▶ [Stated task A]: Reproduce the mailing list message below in full, word for word.

▶ [Selected passage]:
----
Subject | Re: [firebird-support] IN operator performance |
---|---|
Author | marco bianchini |
Post date | 2009-12-23T01:20:43Z |
i got it, thanks,
M$- payed support (at least in italy) is really worst than your, 4 free.-
ill try tomorrow your suggestion, converting with exists.
im still thinking that FB is a really GREAT db, and sorry if i made an
unusefull question... but really i was needing it to improve since
months.. thanks again
merry christmas :)
2009/12/23 Alexandre Benson Smith <iblist@...>
M$- payed support (at least in italy) is really worst than your, 4 free.-
ill try tomorrow your suggestion, converting with exists.
im still thinking that FB is a really GREAT db, and sorry if i made an
unusefull question... but really i was needing it to improve since
months.. thanks again
merry christmas :)
2009/12/23 Alexandre Benson Smith <iblist@...>
>[Non-text portions of this message have been removed]
>
> Hi !
>
> Em 22/12/09 20:14, marco bianchini escreveu:
>
> > hi, im so interested about IN clause too,
> > id like to ask also why:
> >
> > A) .. where afield in (select bfield from [some millions row])
----
▶ [Stated task B]: Pull out each line in the entries below that contains the string "kern".

Stored data entries:
----
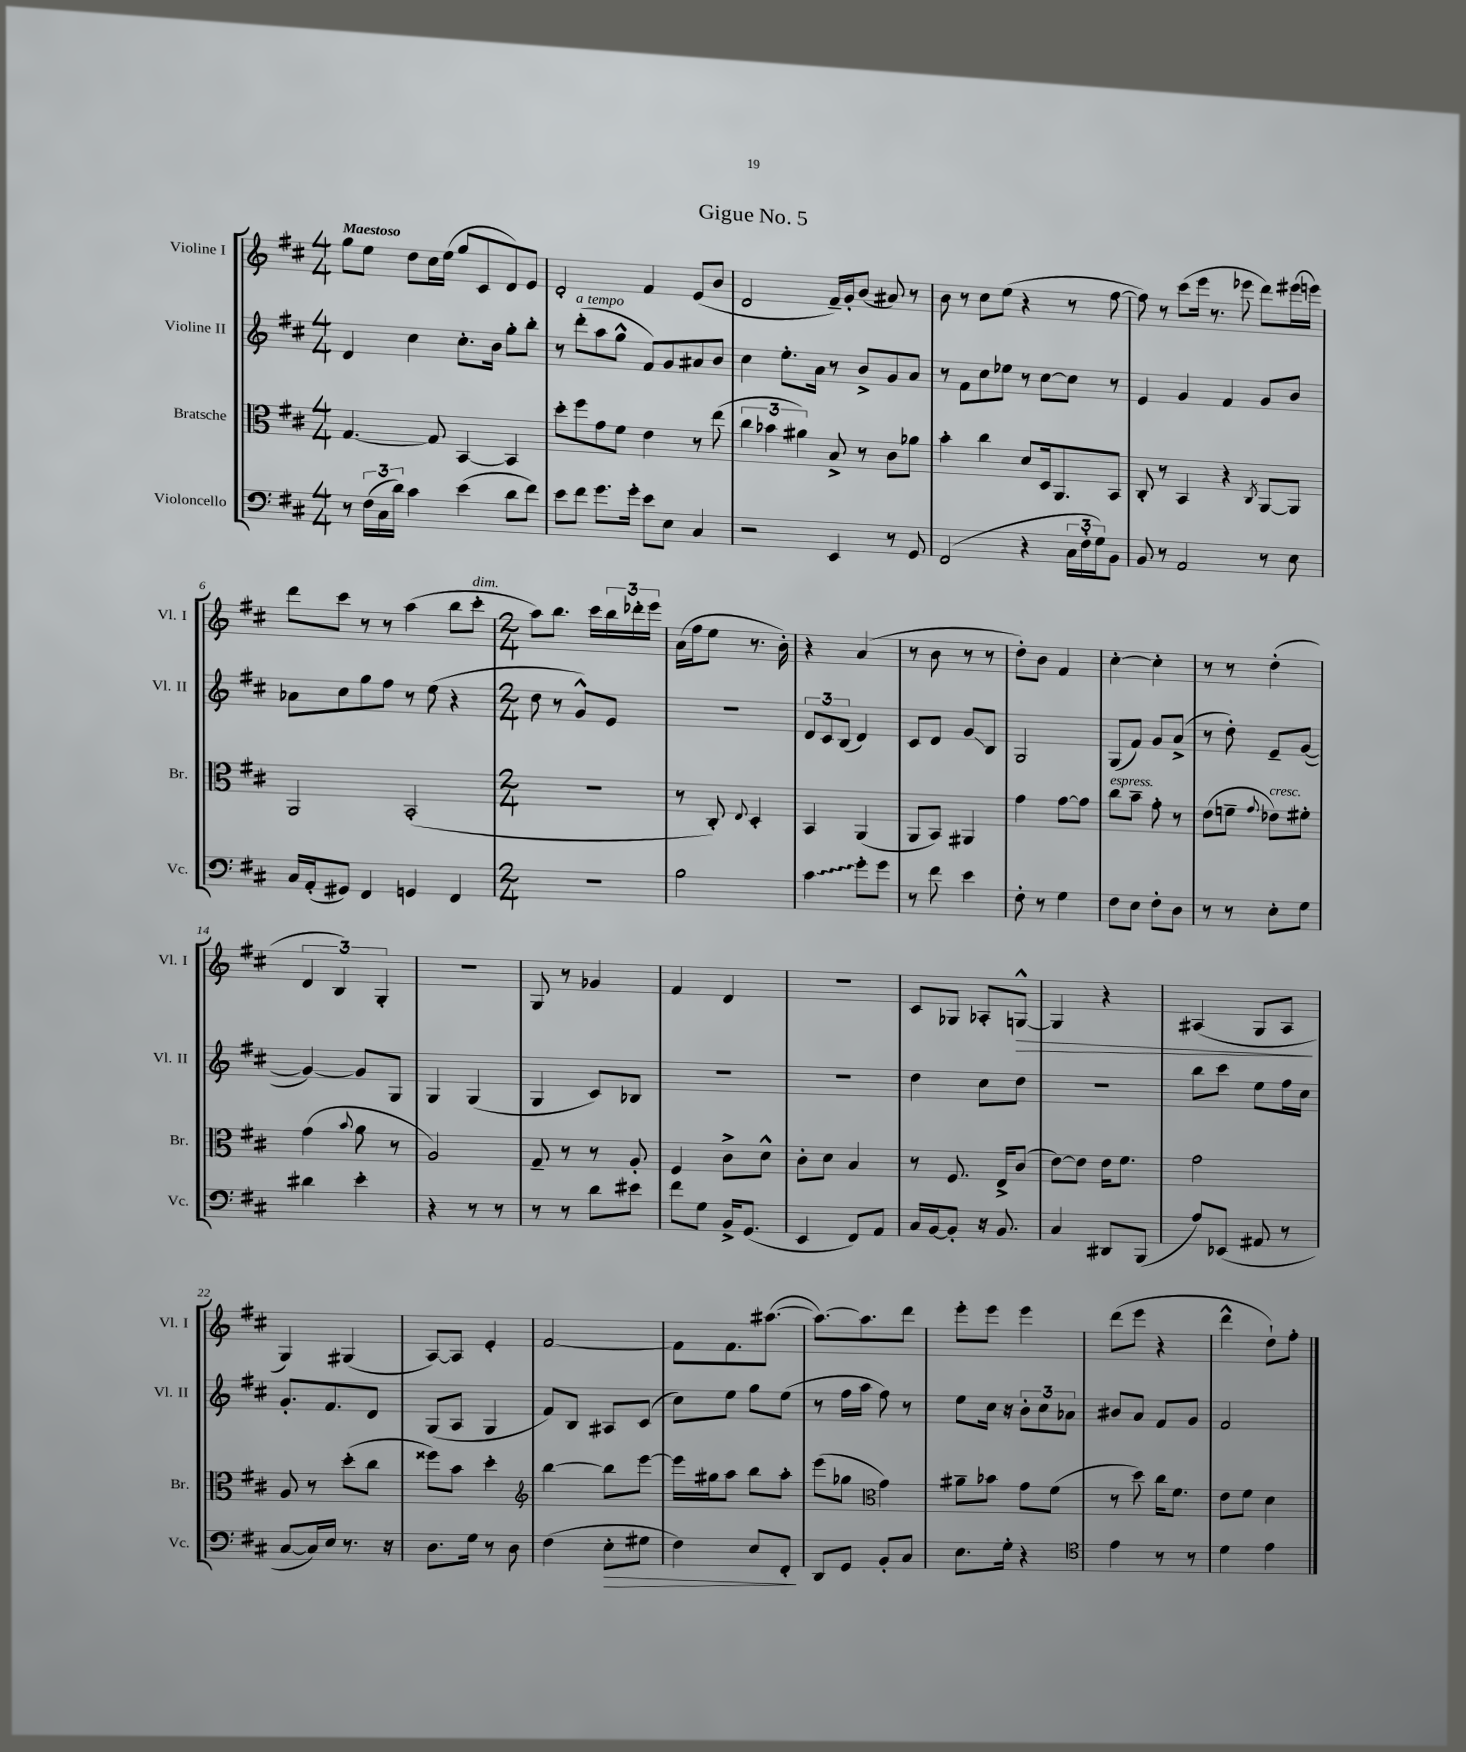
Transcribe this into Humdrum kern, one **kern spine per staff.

**kern	**kern	**kern	**kern
*staff4	*staff3	*staff2	*staff1
*clefF4	*clefC3	*clefG2	*clefG2
*k[f#c#]	*k[f#c#]	*k[f#c#]	*k[f#c#]
*M4/4	*M4/4	*M4/4	*M4/4
8r	[4.G	4d	8gg
(24F#	.	.	8ee
24C#	.	.	.
24d)	.	.	.
4c#	.	4cc#	8dd
.	8G]	.	16cc#
.	.	.	(16ee
(4e	[4BB	8.cc#'	8gg
.	.	.	8c#
.	.	16b	.
8d	4BB]	8gg'	8d)
8f#)	.	8bb'	8e
=	=	=	=
8e	8dd'	8r	2d'
8f#	8ff#	(8ddd'	.
8.g	8g	8aa	.
.	8f#	8gg^^	.
16g'	.	.	.
8e	4e	8f#)	4f#
8E	.	8g	.
4C#	8r	8a#	(8e
.	(8ee	8b	8b
=	=	=	=
2r	6cc#	4cc#	2d
.	6b-	.	.
.	.	8.ee'	.
.	6a#)	.	.
.	.	16a	.
4EE	8B^	8r	16f#~)
.	.	.	16g'
.	8r	8b^	(8b
8r	8c#	8g	8a#)
8GG	8a-	8a	8r
=	=	=	=
(2FF#	4b'	8r	8b
.	.	8f#	8r
.	4cc#	8cc#	8cc#
.	.	8ee-	(8ee
4r	8d	8r	4r
.	16D	[8cc#	.
.	8.AA	.	.
24C#	.	8cc#]	8r
24F#'	.	.	.
24G)	.	.	.
8BB	8BB	8r	[8ff#
=	=	=	=
8BB	8C#'	4e	8ff#])
8r	8r	.	8r
2AA	4BB	4g	(8ccc#
.	.	.	16eee
.	.	.	8.r
.	4r	4f#	.
.	.	.	8eee-
.	8qC#	.	.
8r	[8AA	8g	8ddd)
8E	8AA]	8b	(16eee#
.	.	.	16eee)
=	=	=	=
16C#	2AA	8a-	8ddd
(16AA'	.	.	.
8GG#)	.	8cc#	8ccc#
4FF#	.	8gg	8r
.	.	8ff#	8r
4GG	(2BB'	8r	(4aa
.	.	(8ee	.
4FF#	.	4r	8bb
.	.	.	8ccc#'
=	=	=	=
*M2/4	*M2/4	*M2/4	*M2/4
2r	2r	8dd	8aa)
.	.	8r	8.bb
.	.	8g^^)	.
.	.	.	16ccc#
.	.	8e	24bb
.	.	.	24ddd-'
.	.	.	24eee
=	=	=	=
2B	8r	2r	(16a
.	.	.	16ff#
.	8C#')	.	8ee
.	8qqE	.	.
.	4D'	.	8.r
.	.	.	16b')
=	=	=	=
4c#	4BB	12d	4r
.	.	12c#	.
.	.	(12B	.
8g'	(4AA	4d)	(4a
8g	.	.	.
=	=	=	=
8r	8AA	8c#	8r
8f#	8BB)	8d	8b
4e	4AA#	8g	8r
.	.	8B	8r
=	=	=	=
8F#'	4g	2G	8dd')
8r	.	.	8b
4G	[8g	.	4f#
.	8g]	.	.
=	=	=	=
8F#	8cc#	(8G	[4cc#'
8E	8b~	8f#)	.
8F#'	8g'	8g	4cc#']
8D	8r	(8a^	.
=	=	=	=
8r	(8e	8r	8r
8r	8f~	8dd')	8r
.	8qqg	.	.
8E'	8e-)	8e~	(4dd'
8G	8f#'	([8g	.
=	=	=	=
4d#	(4g	4g_)	6d
.	.	.	6B)
.	8qqb	.	.
4e'	8a	8g]	.
.	.	.	6G'
.	8r	8G	.
=	=	=	=
4r	2A)	4G	2r
8r	.	(4G	.
8r	.	.	.
=	=	=	=
8r	8G~	4G	8G
8r	8r	.	8r
8d	8r	8c#)	4g-
8e#	8A'	8B-	.
=	=	=	=
8f#	4F#	2r	4f#
8G	.	.	.
16BB^	8c#^	.	4d
(8.GG	.	.	.
.	8d^^	.	.
=	=	=	=
4EE	8c#'	2r	2r
.	8d	.	.
8FF#)	4B	.	.
8AA	.	.	.
=	=	=	=
16C#	8r	4dd	8c#
[16BB	.	.	.
8BB']	8.F#	.	8G-
16r	.	8cc#	8A-'
8.BB	16E^	.	.
.	(8c#	8dd	[8G^^
=	=	=	=
4C#	[8e)	2r	4G]
.	8e]	.	.
8DD#	16e	.	4r
.	8.f#	.	.
(8BBB	.	.	.
=	=	=	=
8A)	2g	8bb	(4A#
(8EE-	.	8ccc#	.
8AA#	.	8ee	8G
8r	.	16ff#	8A#
.	.	16cc#	.
=	=	=	=
[8C#	8A	8.g'	4G)
16C#])	8r	.	.
16E	.	8.f#	.
8.r	(8dd'	.	(4G#
.	8cc#	8d	.
16r	.	.	.
=	=	=	=
8.D	8ff##)	(8G	[8A)
.	8b	8A	8A]
16G	.	.	.
8r	4dd'	4G	4e'
8D	.	.	.
=	=	=	=
*	*clefG2	*	*
(4F#	[4bb	8f#)	[2f#
.	.	8B	.
8E'	8bb]	8A#	.
8G#	[8eee	(8c#	.
=	=	=	=
4F#)	16eee]	8cc#)	8f#]
.	16gg#	.	.
.	8aa	8ee	8.f#
8E	8bb	8gg	.
.	.	.	([8.aa#
8FF#'	8aa'	(8ee	.
=	=	=	=
8DD	(8eee	8r	8.aa#_)
8GG	8gg-	16ff#	.
.	.	16aa	8.aa#]
*	*clefC3	*	*
8BB'	4g)	8ff#)	.
8C#	.	8r	8ddd
=	=	=	=
8.E	8a#~	8ee	8eee'
.	8b-	16cc#	8eee
16G'	.	16r	.
4r	8g	12b'	4eee
.	.	12cc#	.
.	(8f#	.	.
.	.	12a-	.
=	=	=	=
*clefC4	*	*	*
4e	8r	8b#	(8ddd
.	8dd)	8a	8eee
8r	16cc#	8f#	4r
.	8.f#	.	.
8r	.	8g	.
=	=	=	=
4d	8e	2f#	4ddd^^
.	8f#	.	.
4e	4d	.	8dd`)
.	.	.	8ff#'
==	==	==	==
*-	*-	*-	*-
----
▶ [Complete output A]:
Subject | Re: [firebird-support] IN operator performance |
---|---|
Author | marco bianchini |
Post date | 2009-12-23T01:20:43Z |
i got it, thanks,
M$- payed support (at least in italy) is really worst than your, 4 free.-
ill try tomorrow your suggestion, converting with exists.
im still thinking that FB is a really GREAT db, and sorry if i made an
unusefull question... but really i was needing it to improve since
months.. thanks again
merry christmas :)
2009/12/23 Alexandre Benson Smith <iblist@...>
M$- payed support (at least in italy) is really worst than your, 4 free.-
ill try tomorrow your suggestion, converting with exists.
im still thinking that FB is a really GREAT db, and sorry if i made an
unusefull question... but really i was needing it to improve since
months.. thanks again
merry christmas :)
2009/12/23 Alexandre Benson Smith <iblist@...>
>[Non-text portions of this message have been removed]
>
> Hi !
>
> Em 22/12/09 20:14, marco bianchini escreveu:
>
> > hi, im so interested about IN clause too,
> > id like to ask also why:
> >
> > A) .. where afield in (select bfield from [some millions row])

▶ [Complete output B]:
Transcribe this into Humdrum kern, one **kern spine per staff.
**kern	**kern	**kern	**kern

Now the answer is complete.